Your objective: In the board game design notes, print the passage starting with "Stars of Gold" and going on through "in the game.", unchanged.

[Passage provided — start]

For some years I've wanted to make a game with the virtues of Vinci (simplicity, quick play, diceless) but without the faults (abstract feel, "unrealism", severe leader-bashing and kingmaking, no economy).  Eurasia has a board that actually matches reality, and the empires (and their special powers) are historical, yet it has free-form play rather than the so-called "scripting" of Britannia.  It seems to be 90 minutes to two hours.  It could be described as a cross between Vinci , History of the World , and Britannia.

Yes, the board is the entire continent of Eurasia with N. Africa included!  In 47 areas... see graphic below.

Seas of Gold  

(Italian Maritime Republics in the Era of the Crusades)

 Game "treatment" for publishers.

Playtester reaction has been exceptional--the most favorable I've ever seen, except for Law & ChaosAnd I've had several dozen games playtested over the years.

This  game is closer to "Euro-style" than any other that is far along in testing, though typically longer than most Euro games.  Players compete to accumulate gold, culture points, and islands in the Mediterranean world.  Players must plan their use of "Action Cards" that restrict what they can do at a given time.  They lay down six Action Cards at the start of each round (four rounds per game), then play each card in turn.   Each player controls 6-15 pieces (armies and fleets) during the game.  While aggressive play may gain control of more islands, it is also expensive.  Event Cards help alter the course of play, though not radically.

This system works very well, and has already spawned three other games. 


I think of this as the "one hour wargame".  It roughly represents colonization in the ancient Mediterranean, followed by empire-building and warfare.  It is possible to win without fighting other players (though you're likely to fight barbarians).  Players choose their "action" from amongst a limited set of choices and play their choices simultaneously.  These actions include Diplomacy as well as Trade and Colonization, amongst others.   Players then execute in "initiative" order, some actions having better initiative than others.  They score at the end of each of three rounds, one point per "progress" marker and one per colony.  There is no chance in combat, in fact dice are not used at all.  Event cards add historical flavor and variation to the game.   Is it really one hour?  With a strict time limit, yes; otherwise it can take closer to two.  There is a slightly more complex version, as well.


Stars of Gold

This game uses some of the principles of Seas of Gold, but is a game of exploration, expansion, and exploitation of a galaxy.  Inevitably, it is more "wargamy" than Seas.  Unlike most games of this type, chance plays very little part (even in the exploration) in the game.

[Passage provided — finish]
[Given data — start]

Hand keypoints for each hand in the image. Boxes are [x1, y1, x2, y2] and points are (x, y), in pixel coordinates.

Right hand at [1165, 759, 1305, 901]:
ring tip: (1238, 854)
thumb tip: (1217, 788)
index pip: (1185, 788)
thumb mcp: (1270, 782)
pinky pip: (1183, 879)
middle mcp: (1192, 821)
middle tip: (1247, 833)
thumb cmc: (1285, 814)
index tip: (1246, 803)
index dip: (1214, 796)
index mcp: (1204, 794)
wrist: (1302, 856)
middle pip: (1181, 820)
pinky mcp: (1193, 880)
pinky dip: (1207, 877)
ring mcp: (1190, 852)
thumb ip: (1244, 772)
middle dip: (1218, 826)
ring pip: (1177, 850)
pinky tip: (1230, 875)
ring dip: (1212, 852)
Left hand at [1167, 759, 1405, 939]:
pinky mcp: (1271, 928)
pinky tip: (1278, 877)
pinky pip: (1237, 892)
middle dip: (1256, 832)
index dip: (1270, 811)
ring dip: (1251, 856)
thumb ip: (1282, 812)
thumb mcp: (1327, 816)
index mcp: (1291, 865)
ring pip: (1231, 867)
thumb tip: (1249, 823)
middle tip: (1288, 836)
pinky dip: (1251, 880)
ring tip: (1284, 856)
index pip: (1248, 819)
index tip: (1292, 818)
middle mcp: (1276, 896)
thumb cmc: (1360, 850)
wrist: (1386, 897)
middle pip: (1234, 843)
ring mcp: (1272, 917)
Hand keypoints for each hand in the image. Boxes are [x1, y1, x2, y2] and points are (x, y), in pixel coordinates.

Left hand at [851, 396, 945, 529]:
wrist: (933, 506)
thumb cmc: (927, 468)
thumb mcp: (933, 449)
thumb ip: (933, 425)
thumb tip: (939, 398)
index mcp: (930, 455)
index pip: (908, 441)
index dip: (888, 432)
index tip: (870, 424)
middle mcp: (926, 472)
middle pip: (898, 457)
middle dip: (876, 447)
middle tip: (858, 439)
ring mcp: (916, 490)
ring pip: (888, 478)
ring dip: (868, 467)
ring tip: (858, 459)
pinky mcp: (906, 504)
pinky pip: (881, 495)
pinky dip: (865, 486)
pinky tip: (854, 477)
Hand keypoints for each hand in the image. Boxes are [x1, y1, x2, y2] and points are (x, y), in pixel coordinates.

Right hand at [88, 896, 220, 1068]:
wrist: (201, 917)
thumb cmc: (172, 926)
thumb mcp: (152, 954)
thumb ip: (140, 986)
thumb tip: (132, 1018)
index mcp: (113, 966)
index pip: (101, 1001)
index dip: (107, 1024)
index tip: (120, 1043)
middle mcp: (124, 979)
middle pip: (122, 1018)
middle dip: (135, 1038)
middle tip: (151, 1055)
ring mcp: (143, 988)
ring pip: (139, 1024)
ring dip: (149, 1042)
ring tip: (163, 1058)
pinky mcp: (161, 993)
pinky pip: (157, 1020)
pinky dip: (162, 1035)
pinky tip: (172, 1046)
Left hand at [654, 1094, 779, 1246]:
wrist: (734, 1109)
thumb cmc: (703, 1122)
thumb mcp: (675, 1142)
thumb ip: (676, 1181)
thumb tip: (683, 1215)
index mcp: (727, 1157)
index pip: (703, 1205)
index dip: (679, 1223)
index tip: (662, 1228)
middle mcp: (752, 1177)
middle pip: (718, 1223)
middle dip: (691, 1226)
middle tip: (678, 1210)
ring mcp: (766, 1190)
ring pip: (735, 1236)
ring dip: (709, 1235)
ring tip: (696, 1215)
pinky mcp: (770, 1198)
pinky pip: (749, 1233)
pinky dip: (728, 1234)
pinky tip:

[Given data — finish]

Solution to this problem:
Stars of Gold

This game uses some of the principles of Seas of Gold, but is a game of exploration, expansion, and exploitation of a galaxy.  Inevitably, it is more "wargamy" than Seas.  Unlike most games of this type, chance plays very little part (even in the exploration) in the game.